As Robbie Schingler, co-founder of Planet Labs, told NASA
: "Our company goal is to image everywhere very frequently, for everyone. If you image everywhere, then that actually means that you can image anywhere. That’s going to be quite transformative for a number of countries, for a number of companies, and so forth. Our monitoring capability is always on. We are always taking a picture."
Earlier this month, Planet Labs launched
a fleet of 28 of its small satellites into space, making it the "largest single constellation of Earth-imaging satellites."
Skybox launched its first satellite in November, which has since provided the first ever HD video from space
. And, this week, it announce
a deal with Orbital Sciences Corp. to launch six more Earth observation satellites in 2015.

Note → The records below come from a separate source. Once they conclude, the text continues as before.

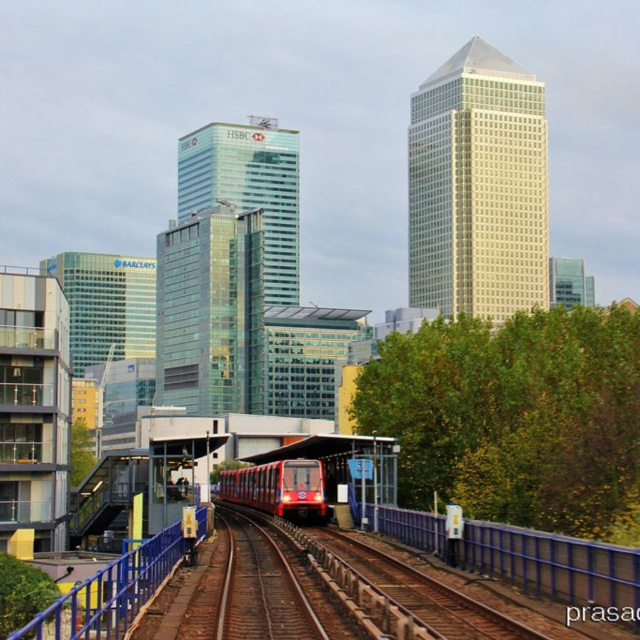
Question: Estimate the real-world distances between objects in this image. Which object is closer to the blue metallic rail at lower left?

Choices:
 (A) metallic red train at center
 (B) blue metallic rail at center

Answer: (B)

Question: Which object appears farthest from the camera in this image?

Choices:
 (A) blue metallic rail at center
 (B) blue metallic rail at lower left
 (C) metallic red train at center

Answer: (C)

Question: Can you confirm if blue metallic rail at lower left is smaller than metallic red train at center?

Choices:
 (A) no
 (B) yes

Answer: (B)

Question: Which point is farther to the camera?

Choices:
 (A) metallic red train at center
 (B) blue metallic rail at lower left
 (C) blue metallic rail at center

Answer: (A)

Question: Is blue metallic rail at lower left further to the viewer compared to metallic red train at center?

Choices:
 (A) no
 (B) yes

Answer: (A)

Question: Does blue metallic rail at center lie in front of blue metallic rail at lower left?

Choices:
 (A) no
 (B) yes

Answer: (A)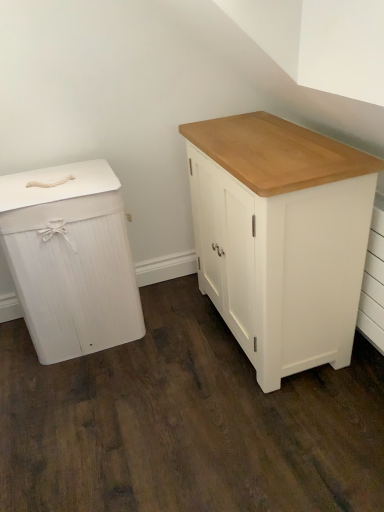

The key for these startups is that it's all being done on the cheap. Skybox for example is using sub-$50 million satellites by building them with "off-the-shelf electronics
." Compared to more complex satellites, like this one
, that's nothing.
But what does it all mean? How will a bunch of cheap, relatively lower-quality satellites change the world? The Atlantic's Robinson Meyer sums it up nicely
Very soon, it’s likely that it will be substantially easier to buy recent, high-resolution imagery of the Earth’s surface. Large companies will have access to the same global quasi-omniscience as the world’s powerful governments. If successful, these startups will consolidate power.